Return everything in the material from the line containing "Nos Annonces" down to the line containing "maison, appartement, louer, vendre, ach", including both of those lines, copied word for word.
= = = = =
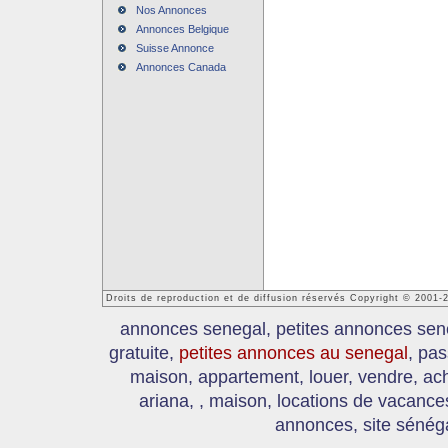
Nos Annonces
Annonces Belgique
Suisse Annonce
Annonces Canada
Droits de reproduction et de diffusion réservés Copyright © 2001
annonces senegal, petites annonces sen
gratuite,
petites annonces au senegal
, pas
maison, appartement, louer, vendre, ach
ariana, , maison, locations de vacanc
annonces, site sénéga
= = = = =
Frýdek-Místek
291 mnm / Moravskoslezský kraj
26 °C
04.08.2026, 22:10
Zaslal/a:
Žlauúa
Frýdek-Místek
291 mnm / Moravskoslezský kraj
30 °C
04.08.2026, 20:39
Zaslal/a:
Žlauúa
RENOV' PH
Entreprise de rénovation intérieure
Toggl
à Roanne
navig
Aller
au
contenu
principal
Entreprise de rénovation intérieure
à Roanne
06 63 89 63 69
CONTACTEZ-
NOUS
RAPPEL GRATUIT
= = = = =
Problem solution:
Nos Annonces
Annonces Belgique
Suisse Annonce
Annonces Canada
Droits de reproduction et de diffusion réservés Copyright © 2001
annonces senegal, petites annonces sen
gratuite,
petites annonces au senegal
, pas
maison, appartement, louer, vendre, ach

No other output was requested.